Enfim, o que deve prevalecer é o interesse social, ou seja: o Brasil precisa ampliar o acesso ao ensino superior, mas é preciso resguardar a qualidade do ensino. Esses profissionais, com boa qualificação técnica, serão essenciais para o desenvolvimento do País. Em outra vertente, esse processo deve permitir, também, a ascensão social de uma grande parcela de nossa população, que até hoje se encontra excluída da sociedade. É preciso reduzir as desigualdades sociais, e esse é um dos objetivos fundamentais da República Federativa do Brasil (Constituição Federal, art. 3º, III)
Deve ser ressaltado, também, que não é possível cobrar qualidade, apenas, das instituições privadas de ensino superior, e cobrar, também, exageradamente, apenas das faculdades de Direito, devido às pressões da OAB.

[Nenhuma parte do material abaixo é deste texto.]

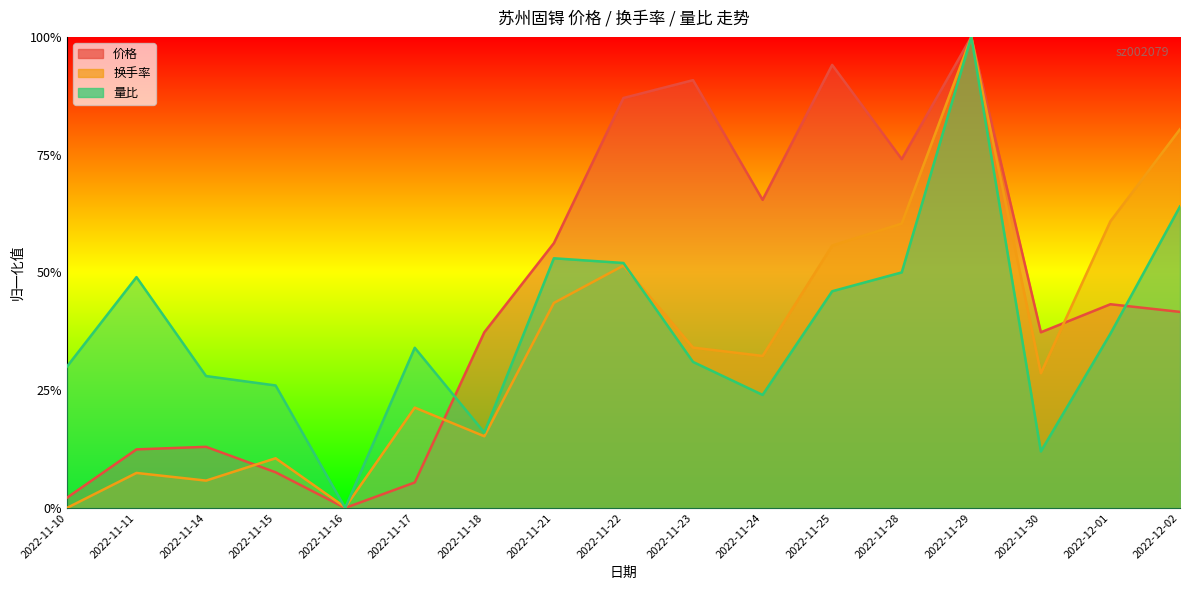

Where do 量比 and 换手率 first cross each other?

2022-11-15 and 2022-11-16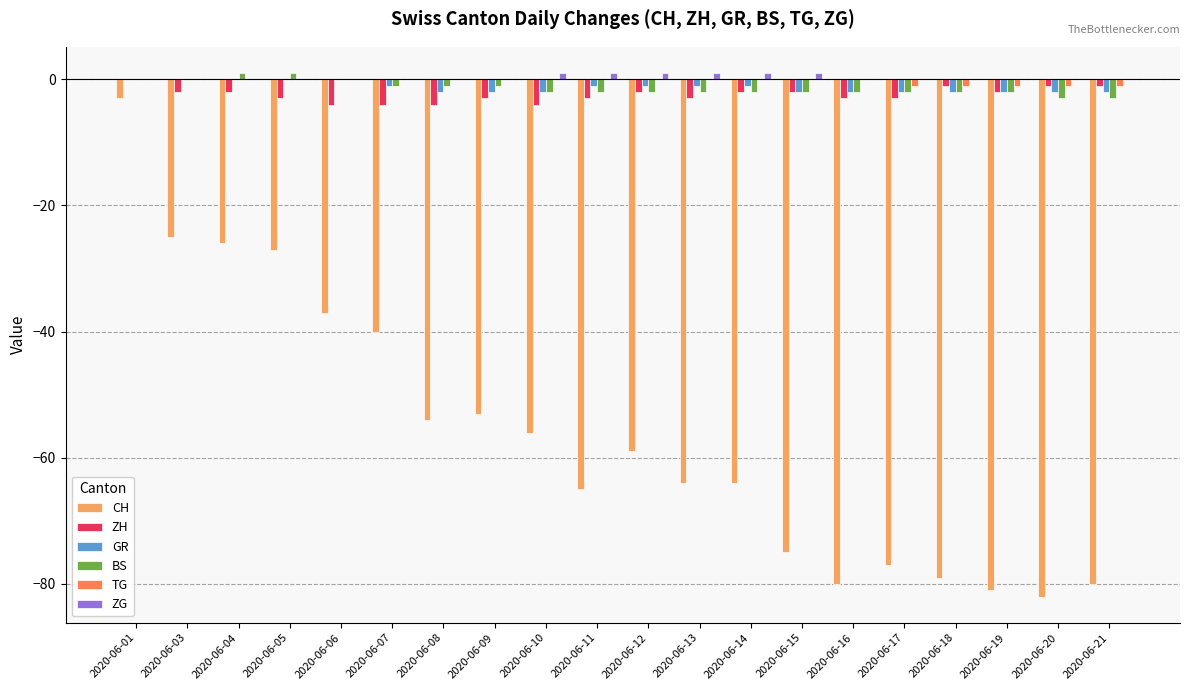

Reading right to left, list all the values displayed in this chart.

CH: -80	-82	-81	-79	-77	-80	-75	-64	-64	-59	-65	-56	-53	-54	-40	-37	-27	-26	-25	-3
ZH: -1	-1	-2	-1	-3	-3	-2	-2	-3	-2	-3	-4	-3	-4	-4	-4	-3	-2	-2	0
GR: -2	-2	-2	-2	-2	-2	-2	-1	-1	-1	-1	-2	-2	-2	-1	0	0	0	0	0
BS: -3	-3	-2	-2	-2	-2	-2	-2	-2	-2	-2	-2	-1	-1	-1	0	1	1	0	0
TG: -1	-1	-1	-1	-1	0	0	0	0	0	0	0	0	0	0	0	0	0	0	0
ZG: 0	0	0	0	0	0	1	1	1	1	1	1	0	0	0	0	0	0	0	0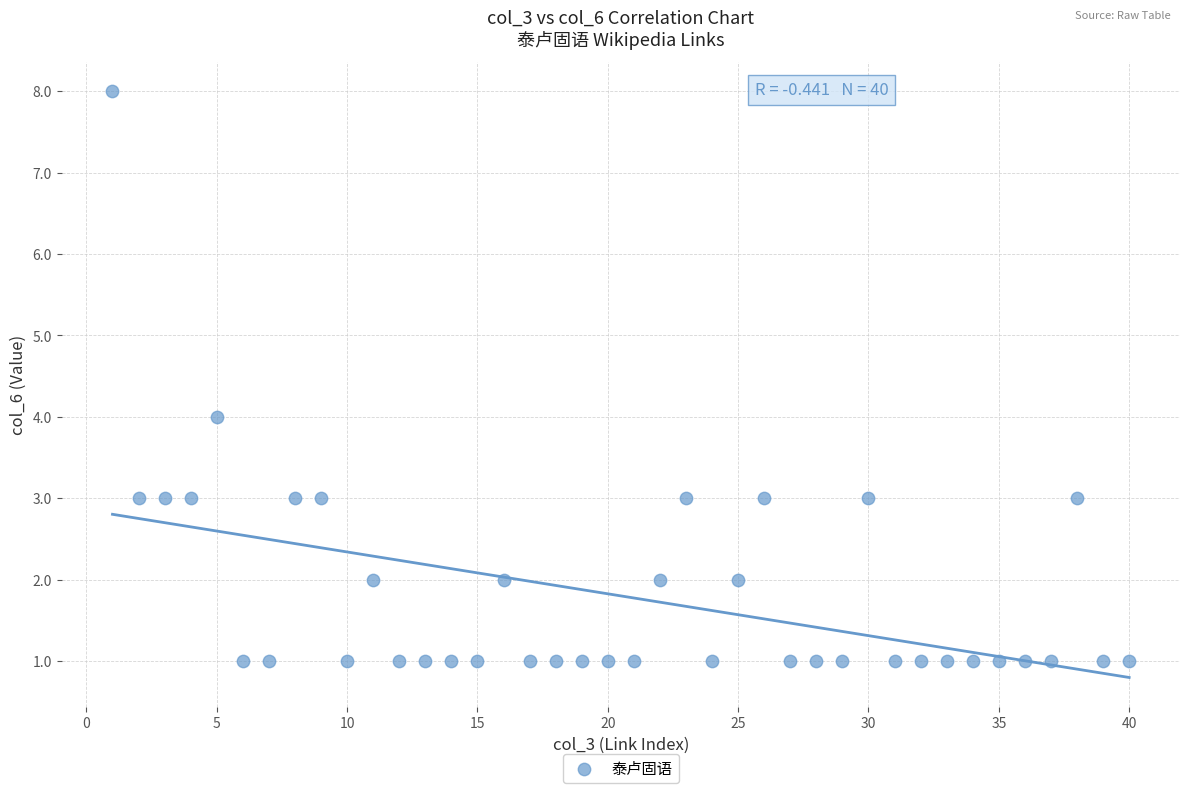

What is the range of X values (max minus min)?

39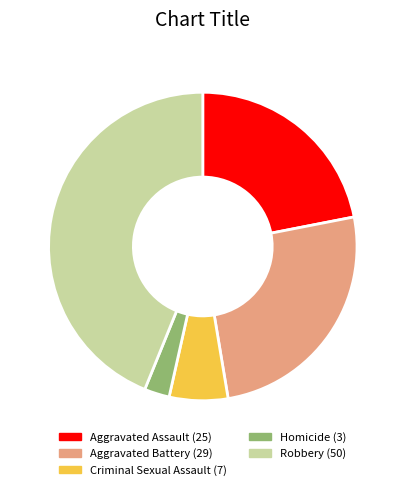

Do Aggravated Assault and Criminal Sexual Assault together represent more than half of the pie?

No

As deficiências do ensino existem em todos os níveis, o que faz com que um grande percentual dos concluintes chegue aos bancos universitários sem a bagagem mínima necessária para a continuação de seus estudos, com qualidade. Os concluintes do ensino médio vão disputar as poucas vagas, gratuitas, das universidades federais. Em conseqüência, selecionados rigorosamente, à razão de até uma vaga para setenta candidatos, como, por exemplo, no vestibular para Direito, de janeiro de 2007, na UNB, de Brasília, esses acadêmicos deverão ter, muito provavelmente, um melhor rendimento escolar. Posteriormente, terão melhores resultados, em concursos, ou no Exame de Ordem, e as conclusões serão inevitáveis: o curso da UNB é um dos melhores. Evidentemente, isso pode não ser verdade, se considerarmos a melhor qualidade, presumível, desses acadêmicos. No caso, excelente não teria sido o curso jurídico, mas o material humano que ele recebe, para trabalhar.
Quanto ao ensino superior privado, ele responde, hoje, por algo em torno de 90% das vagas. As mensalidades são muito altas, e acima das possibilidades da maioria das famílias brasileiras. Por essa razão, em muitos casos, a oferta de vagas poderá ser maior do que a demanda, o que possibilitará, evidentemente, o ingresso de acadêmicos que tenham uma formação muito deficiente, dificultando, ou até inviabilizando, a continuação de seus estudos e a formação de profissionais realmente qualificados. Os professores universitários não podem fazer milagres...
Portanto, é preciso cobrar a qualidade, também, do ensino médio e do ensino fundamental. O Governo precisa investir na educação e precisa melhorar as condições de trabalho, o salário e a qualificação dos professores. Sem isso, é hipocrisia cobrar, apenas, do ensino superior.
Mas o Exame da OAB precisa acabar, porque é inconstitucional.
Isso não significa, porém, que as Instituições de Ensino Superior deverão ficar inteiramente livres, para que funcionem como "fábricas de diplomas", conforme já foi dito anteriormente. O Movimento Nacional de Bacharéis em Direito (MNBD) já apresentou ao Congresso Nacional um anteprojeto, que deveria sofrer uma ampla discussão, com a participação de todos os interessados.
É preciso que seja criado um novo instrumento de avaliação, que respeite a Constituição Federal, que se aplique a todos os cursos superiores, e que seja feito pelo MEC, que tem competência constitucional, exatamente, para fiscalizar e avaliar o ensino, o que não ocorre com a OAB.
É preciso, também, que esse instrumento de avaliação se aplique aos acadêmicos, e não aos bacharéis já diplomados. É um absurdo que os bacharéis recebam os seus diplomas, das instituições de ensino superior, autorizadas, fiscalizadas e avaliadas pelo Estado Brasileiro, através do MEC, e depois esses diplomas possam ser anulados, para 90% desses bacharéis, como acontece, hoje, com o Exame da OAB.
É preciso, finalmente, que esse instrumento de avaliação seja aplicado com transparência, e que seja fiscalizado por todas as partes envolvidas: a sociedade, as faculdades, as corporações profissionais, etc.